Un samedi soir, misérable élection de la bear family, rue Duhesme, mais cette fois, pas comme il y a deux ans, il n’y a pas que le vert, d’arbre électrique, le palmier orange marche aussi, ils sont deux, plantés là bien droit au milieu près du bar, cette salle des fêtes rendue si belle par ces palmes qui nous éclairent, si improbables qu’on grimperait presque pour y cueillir des dattes, Roger please prends moi une photo, je grimpe au vert, tu montes à l’orange... C'est Ouarzazate à Guéret, un mirage à jeannettes au fin fond de Paris... Ça finit en un petit déjeuner enchanté, rue Ordener, autour d’un tonneau en bois, croque-monsieurs, bières, crèmes et croissants, il y a R., N. et son intello des back-rooms, et puis Soissons et son meilleur ami, et en un coup de taxi un bel atterrissage au matin dans une rue déserte du septième, sur une promesse de se revoir.

Le temps qui coule en plein sur ta gueule, cette chanson des Rita qui m’entête / tout a changé, tout est pareil… en deux jours tout m’était revenu de ma vieille ville, traversée la veille à l’aube après une soirée épouvantable, une si belle prise de tête avec W. au Diable des Lombards qu’on a cru voir les entrecôtes voler au dessus de la table du dîner, et qu’après une cuite au D. j’ai marché sur la Seine au Pont des Arts comme on marcherait sur l’eau, comme la samaritaine oubliée, un miracle du petit matin, le ciel de Paris, et en miroir le vieux fleuve, juste la tronche de nos âges à tous, nos années et nos jours depuis Térah et Noé, avec l’eau qui s’enfuit, là, sous nos pieds.





Rien que de l’eau.

Paris qui a sa gueule d’après gueule de bois, la France qui a un nouveau chef du personnel, et moi qui attend mon RMI, mon dieu, cette musique grecque va me tuer, j’aime tellement ça mais je sais que ça va me tuer.

Dimanche sous la pluie, avec P., Saint François-Xavier, « Les chansons d’amour » de Christophe Honoré, à te scotcher à blanc devant l’écran en couleurs, ce mec fait des films de plus en plus beaux à chaque coup, il va falloir qu’il arrête c’est plus possible, son film là je vais aller le revoir quinze fois, comme s’il savait pas que j’ai pas l’argent pour. Je vais y aller et y aller, pour chialer encore, chialer toute l’eau qui me sortait plus, inonder mes yeux restés trop secs, ça fait tellement d’années.
A la fin de la projection, la Pagode est sous la pluie, le joli projectionniste est monté sur le toit, sans qu'on sache pourquoi.
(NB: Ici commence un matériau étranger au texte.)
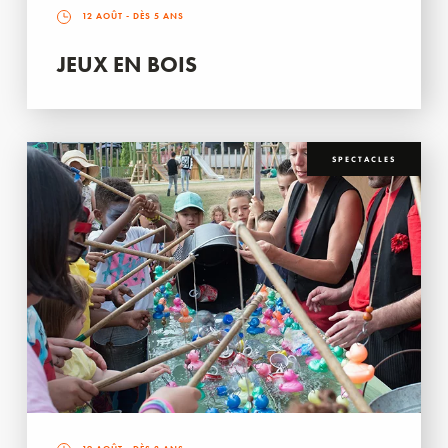
12 AOÛT
- DÈS 5 ANS
JEUX EN BOIS
SPECTACLES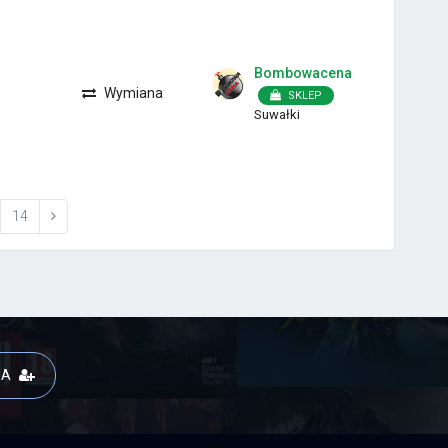
Bombowacena
Wymiana
SKLEP
Suwałki
14
JA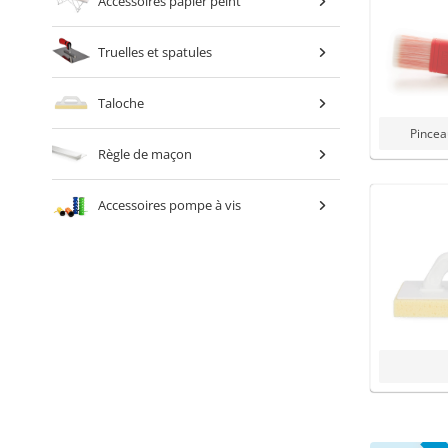
Accessoires papier peint
Truelles et spatules
Taloche
Pincea
Règle de maçon
Accessoires pompe à vis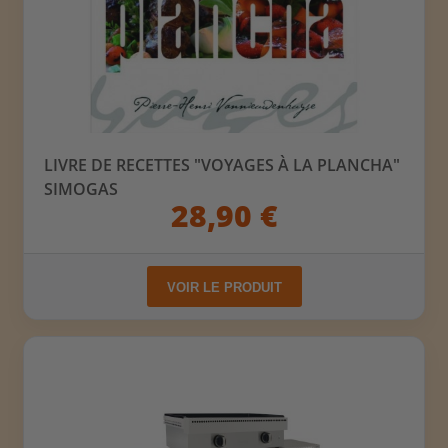
LIVRE DE RECETTES "VOYAGES À LA PLANCHA"
SIMOGAS
28,90 €
VOIR LE PRODUIT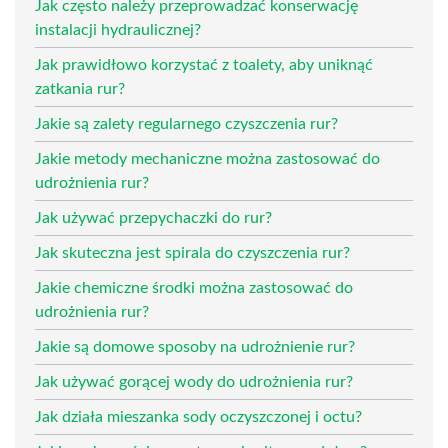
Jak często należy przeprowadzać konserwację
instalacji hydraulicznej?
Jak prawidłowo korzystać z toalety, aby uniknąć
zatkania rur?
Jakie są zalety regularnego czyszczenia rur?
Jakie metody mechaniczne można zastosować do
udrożnienia rur?
Jak używać przepychaczki do rur?
Jak skuteczna jest spirala do czyszczenia rur?
Jakie chemiczne środki można zastosować do
udrożnienia rur?
Jakie są domowe sposoby na udrożnienie rur?
Jak używać gorącej wody do udrożnienia rur?
Jak działa mieszanka sody oczyszczonej i octu?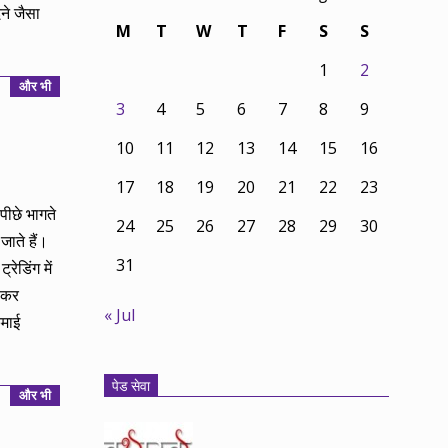
ेने जैसा
M
T
W
T
F
S
S
1
2
और भी
3
4
5
6
7
8
9
10
11
12
13
14
15
16
17
18
19
20
21
22
23
 पीछे भागते
24
25
26
27
28
29
30
जाते हैं।
31
ेडिंग में
नाकर
« Jul
माई
पेड सेवा
और भी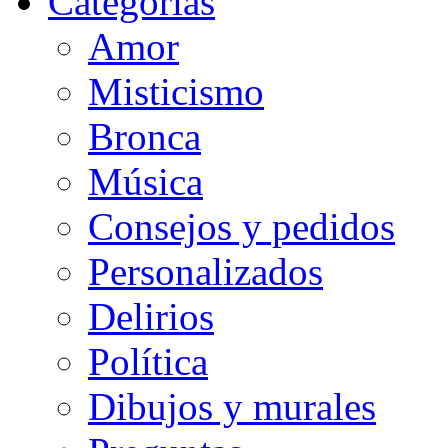
Categorias
Amor
Misticismo
Bronca
Música
Consejos y pedidos
Personalizados
Delirios
Política
Dibujos y murales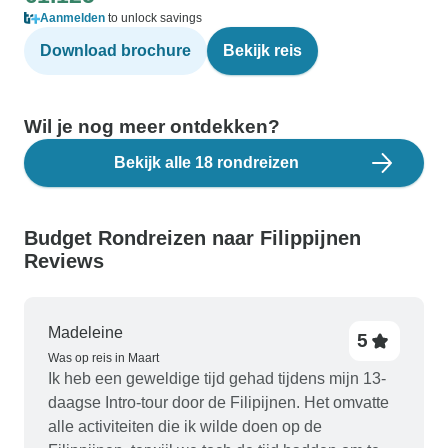
Aanmelden
to unlock savings
Download brochure
Bekijk reis
Wil je nog meer ontdekken?
Bekijk alle 18 rondreizen
Budget Rondreizen naar Filippijnen
Reviews
Madeleine
5
Was op reis in Maart
Ik heb een geweldige tijd gehad tijdens mijn 13-
daagse Intro-tour door de Filipijnen. Het omvatte
alle activiteiten die ik wilde doen op de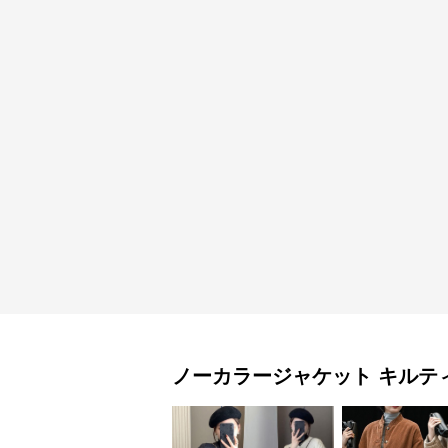
ノーカラージャケット
キルテ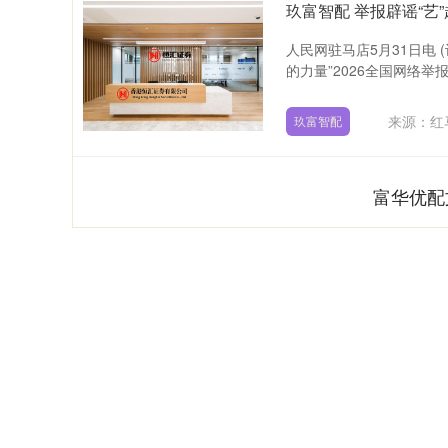
玖富智配 举报辟谣“艺
人民网驻马店5月31日电 
的力量”2026全国网络举报
来源：红
玖富智配
富华优配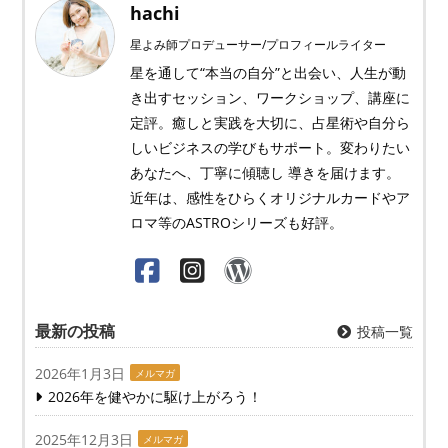
hachi
星よみ師プロデューサー/プロフィールライター
星を通して“本当の自分”と出会い、人生が動
き出すセッション、ワークショップ、講座に
定評。癒しと実践を大切に、占星術や自分ら
しいビジネスの学びもサポート。変わりたい
あなたへ、丁寧に傾聴し 導きを届けます。
近年は、感性をひらくオリジナルカードやア
ロマ等のASTROシリーズも好評。
最新の投稿
投稿一覧
2026年1月3日
メルマガ
2026年を健やかに駆け上がろう！
2025年12月3日
メルマガ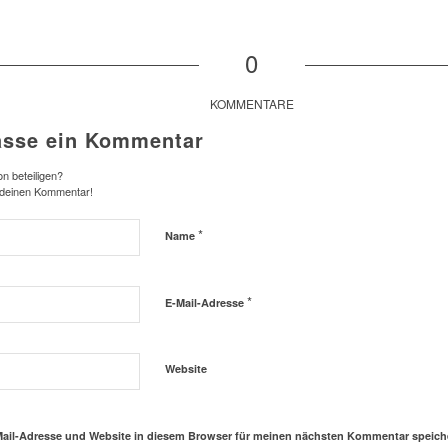
0
KOMMENTARE
asse ein Kommentar
n beteiligen?
 deinen Kommentar!
*
Name
*
E-Mail-Adresse
Website
ail-Adresse und Website in diesem Browser für meinen nächsten Kommentar speich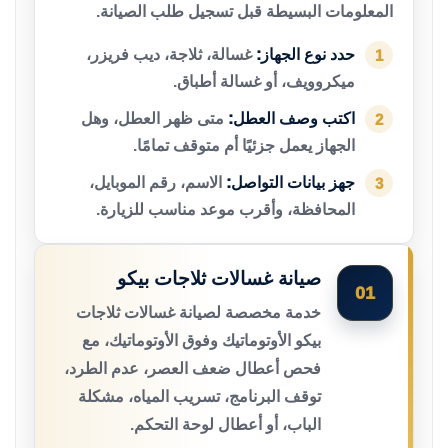
المعلومات البسيطة قبل تسجيل طلب الصيانة.
حدد نوع الجهاز:
غسالة، ثلاجة، ديب فريزر،
1
ميكروويف، أو غسالة أطباق.
اكتب وصف العطل:
متى ظهر العطل، وهل
2
الجهاز يعمل جزئيًا أم متوقف تمامًا.
جهز بيانات التواصل:
الاسم، رقم الموبايل،
3
المحافظة، وأقرب موعد مناسب للزيارة.
صيانة غسالات ثلاجات بيكو
01
خدمة مخصصة لصيانة غسالات ثلاجات
بيكو الأوتوماتيك وفوق الأوتوماتيك، مع
فحص أعطال ضعف العصر، عدم الطرد،
توقف البرنامج، تسريب المياه، مشكلة
الباب، أو أعطال لوحة التحكم.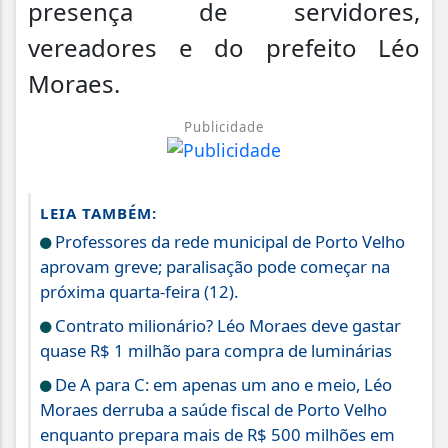
presença de servidores,
vereadores e do prefeito Léo
Moraes.
Publicidade
LEIA TAMBÉM:
Professores da rede municipal de Porto Velho
aprovam greve; paralisação pode começar na
próxima quarta-feira (12).
Contrato milionário? Léo Moraes deve gastar
quase R$ 1 milhão para compra de luminárias
De A para C: em apenas um ano e meio, Léo
Moraes derruba a saúde fiscal de Porto Velho
enquanto prepara mais de R$ 500 milhões em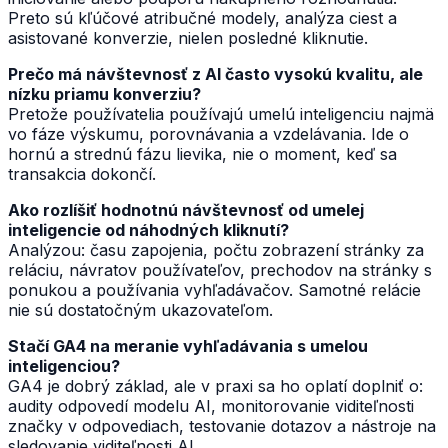
Preto sú kľúčové atribučné modely, analýza ciest a
asistované konverzie, nielen posledné kliknutie.
Prečo má návštevnosť z AI často vysokú kvalitu, ale
nízku priamu konverziu?
Pretože používatelia používajú umelú inteligenciu najmä
vo fáze výskumu, porovnávania a vzdelávania. Ide o
hornú a strednú fázu lievika, nie o moment, keď sa
transakcia dokončí.
Ako rozlíšiť hodnotnú návštevnosť od umelej
inteligencie od náhodných kliknutí?
Analýzou: času zapojenia, počtu zobrazení stránky za
reláciu, návratov používateľov, prechodov na stránky s
ponukou a používania vyhľadávačov. Samotné relácie
nie sú dostatočným ukazovateľom.
Stačí GA4 na meranie vyhľadávania s umelou
inteligenciou?
GA4 je dobrý základ, ale v praxi sa ho oplatí doplniť o:
audity odpovedí modelu AI, monitorovanie viditeľnosti
značky v odpovediach, testovanie dotazov a nástroje na
sledovanie viditeľnosti AI.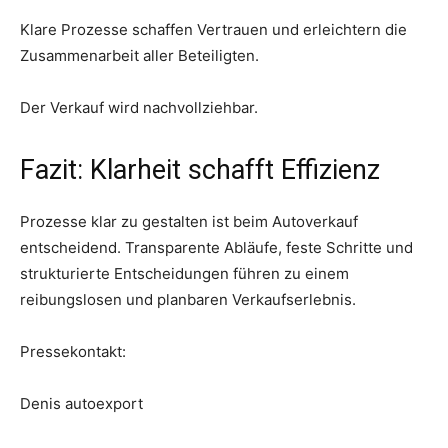
Klare Prozesse schaffen Vertrauen und erleichtern die
Zusammenarbeit aller Beteiligten.
Der Verkauf wird nachvollziehbar.
Fazit: Klarheit schafft Effizienz
Prozesse klar zu gestalten ist beim Autoverkauf
entscheidend. Transparente Abläufe, feste Schritte und
strukturierte Entscheidungen führen zu einem
reibungslosen und planbaren Verkaufserlebnis.
Pressekontakt:
Denis autoexport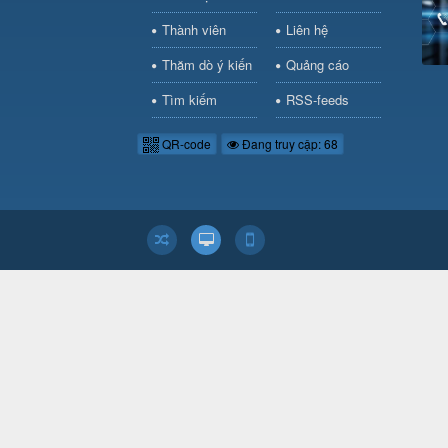
Thành viên
Liên hệ
Thăm dò ý kiến
Quảng cáo
Tìm kiếm
RSS-feeds
QR-code
Đang truy cập: 68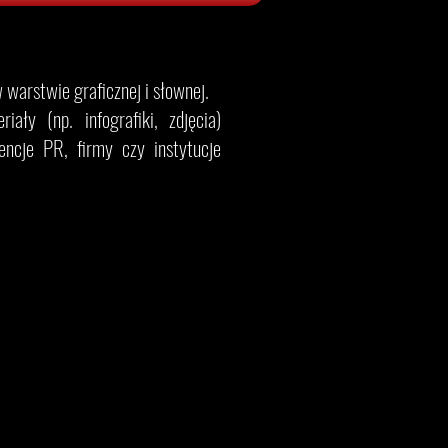
warstwie graficznej i słownej.
ały (np. infografiki, zdjęcia)
ncje PR, firmy czy instytucje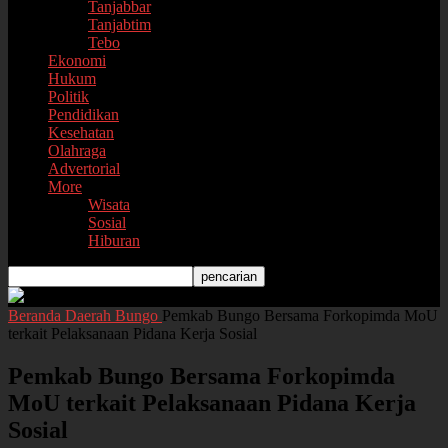
Tanjabbar
Tanjabtim
Tebo
Ekonomi
Hukum
Politik
Pendidikan
Kesehatan
Olahraga
Advertorial
More
Wisata
Sosial
Hiburan
Beranda
Daerah
Bungo
Pemkab Bungo Bersama Forkopimda MoU
terkait Pelaksanaan Pidana Kerja Sosial
Pemkab Bungo Bersama Forkopimda
MoU terkait Pelaksanaan Pidana Kerja
Sosial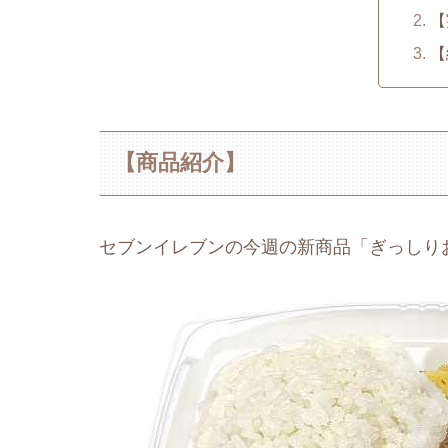
【
【
【商品紹介】
セブンイレブンの今週の新商品「ぎっしり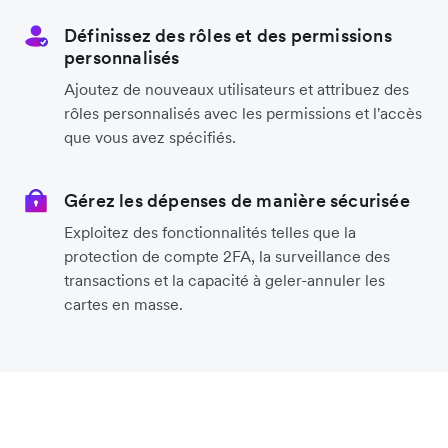
Définissez des rôles et des permissions
personnalisés
Ajoutez de nouveaux utilisateurs et attribuez des
rôles personnalisés avec les permissions et l'accès
que vous avez spécifiés.
Gérez les dépenses de manière sécurisée
Exploitez des fonctionnalités telles que la
protection de compte 2FA, la surveillance des
transactions et la capacité à geler-annuler les
cartes en masse.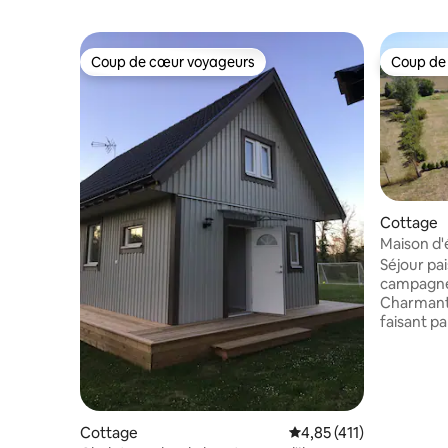
Coup de cœur voyageurs
Coup de
Coup de cœur voyageurs
Coup de
Cottage
Maison d'é
Séjour pai
campagne
Charmante
faisant p
de l'Ölan
de l'UNES
environne
mer Baltiq
sauvages 
Cottage
Évaluation moyenne sur
4,85 (411)
proximité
Ce film de lits échangés, de cimetières, de filles et de garçons mélangés sous les draps, de grands boulevards et de reproches de fantômes, bourré à ras bord de chansons de deuil et de séduction, comme celui que je voulais faire il y a quinze ans. Mais je n’ai plus jamais touché une caméra, c’est de famille, mon père aussi c’était comme çà.
P. et moi on prend une 33 export au Jean Bart, mais les mots ne viennent pas. Dans le métro, cette fille moche avec son rat partout, dans les cheveux, et au ras de sa minijupe.